Testing for efficacy with multiple endpoints is an important statistical problem. In accordance with the Prescription Drug User Fee Act of the U.S. Congress (PDUFA IV), the Food and Drug Administration (FDA) will issue a guidance on Multiple Endpoints in 2009. Such statistical problems have defined paths to decision-making. With primary and secondary endpoints, efficacy in a secondary endpoint is only relevant if efficacy in the primary endpoint has been shown. A current approach is based on closed testing, testing all possible intersection hypotheses, and collating the results. For decision-making to follow pre-defined paths, strategic choices of test statistics and critical values must be made. As the number of doses and endpoints increase, such strategic choices become increasingly difficult.

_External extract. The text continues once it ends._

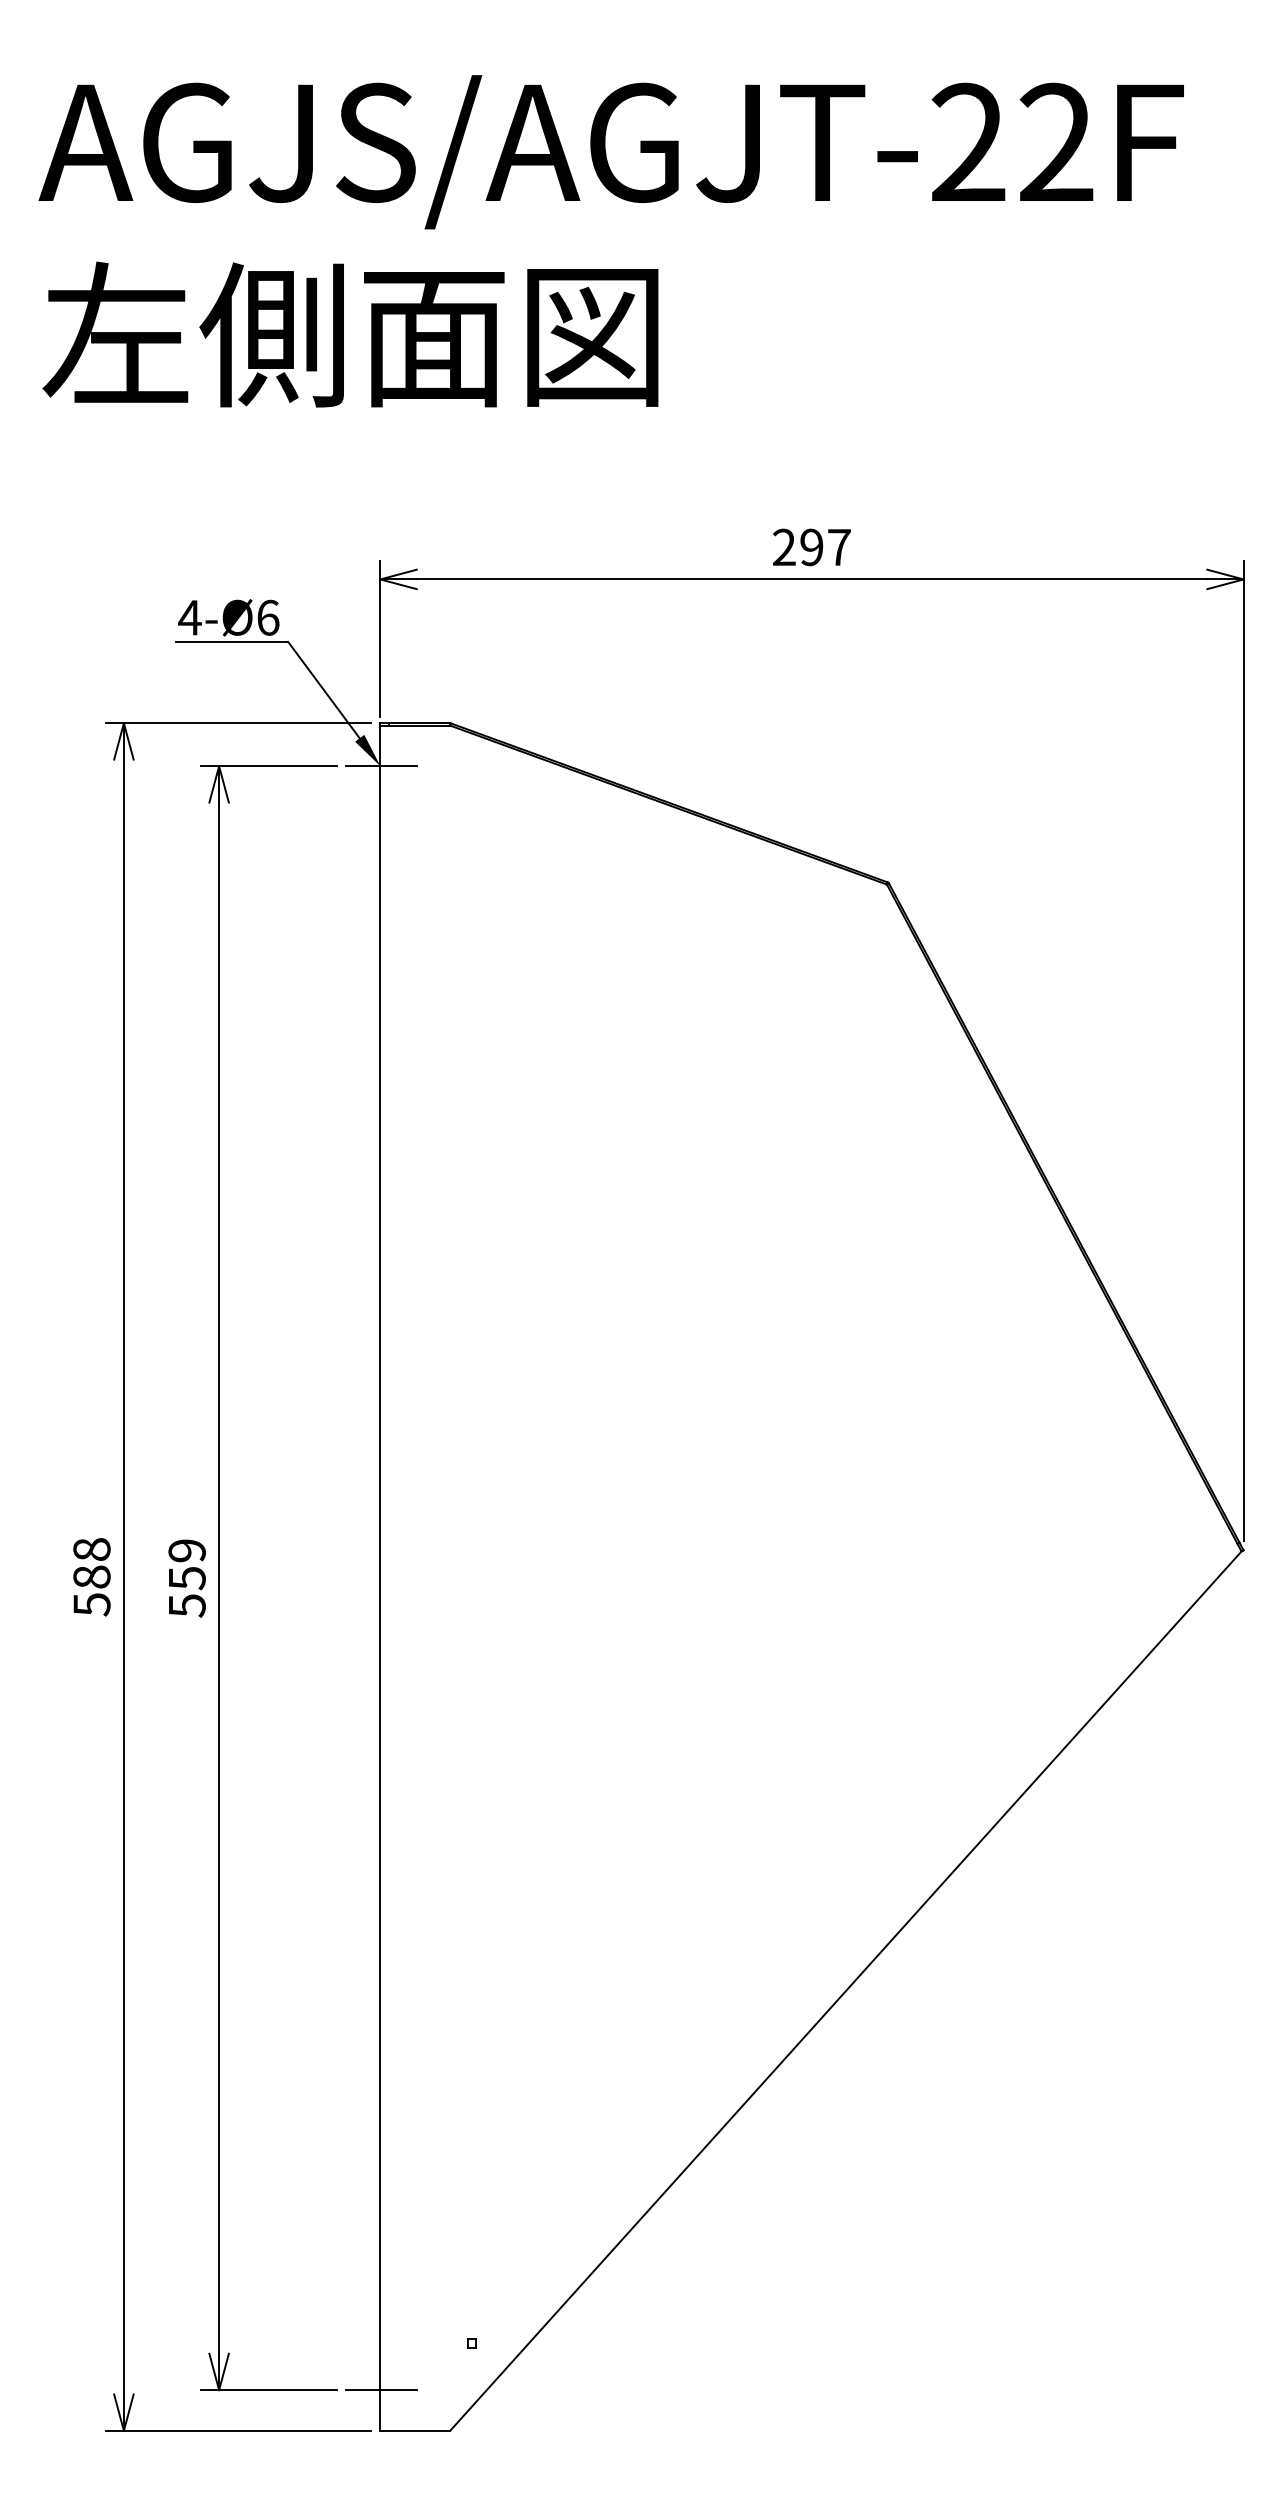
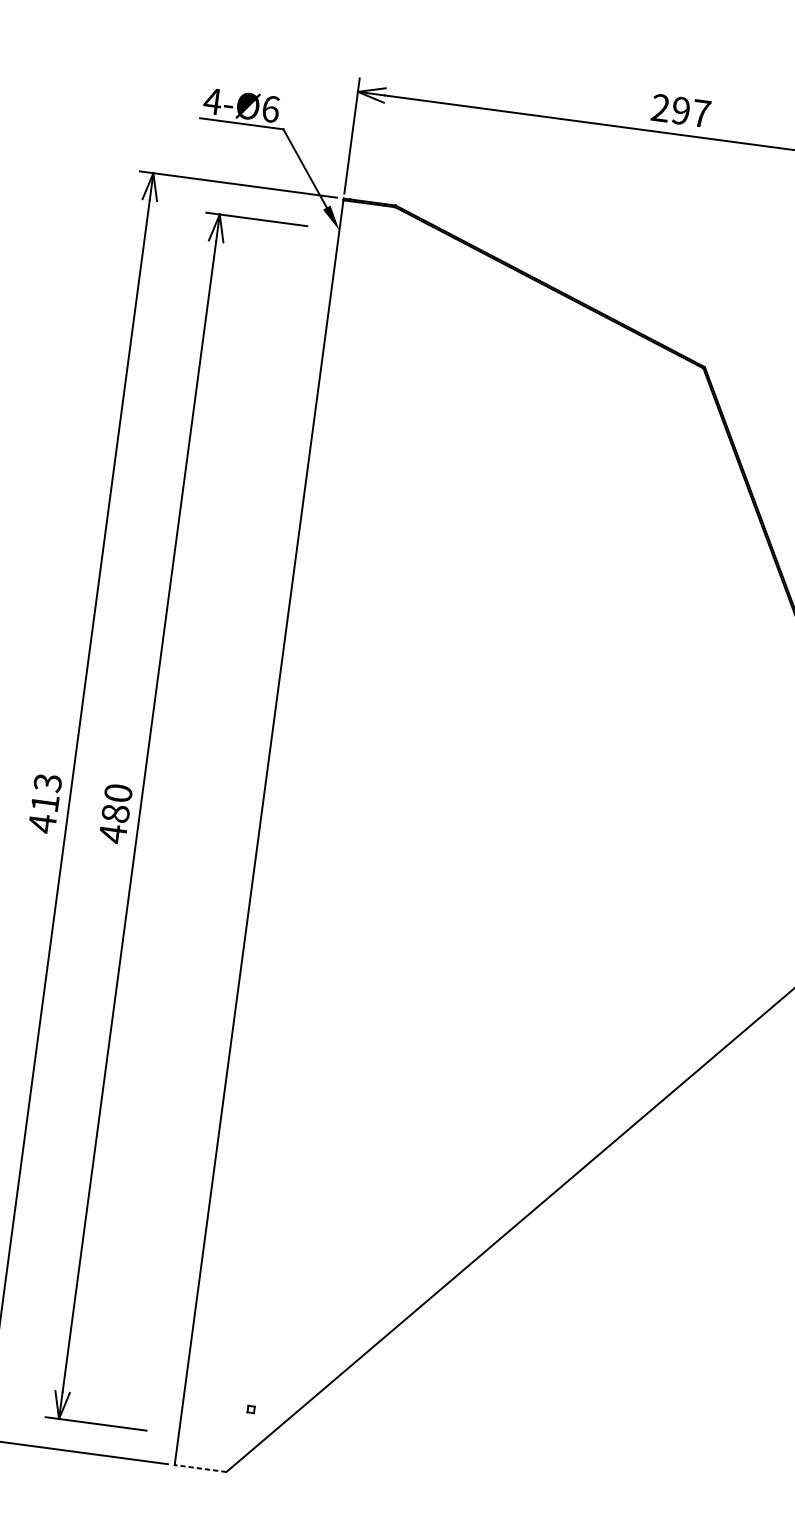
line: (381, 766) -> (340, 230), removed
text: (91, 1577) -> (44, 803), 588 -> 413
text: (186, 1578) -> (115, 813), 559 -> 480
line: (381, 2390) -> (179, 1435), removed
line: (415, 2430) -> (200, 1468), solid -> dashed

Partition testing is a fundamental multiple comparison principle on which step-down, step-up, and fall-back FWER and gFWER controlling methods are based. Partition testing can be used to implement the Decision Path Principle that we propose. This principle states null hypotheses should be formulated so that decision-making automatically respects pre-defined paths. With primary and secondary endpoints, the number of path-respecting partition hypotheses is far fewer than the number of all intersection hypotheses. Less is More with partition testing, in the sense that testing fewer hypotheses is less mistake-prone, while the method can be more powerful than certain gate-keeping methods.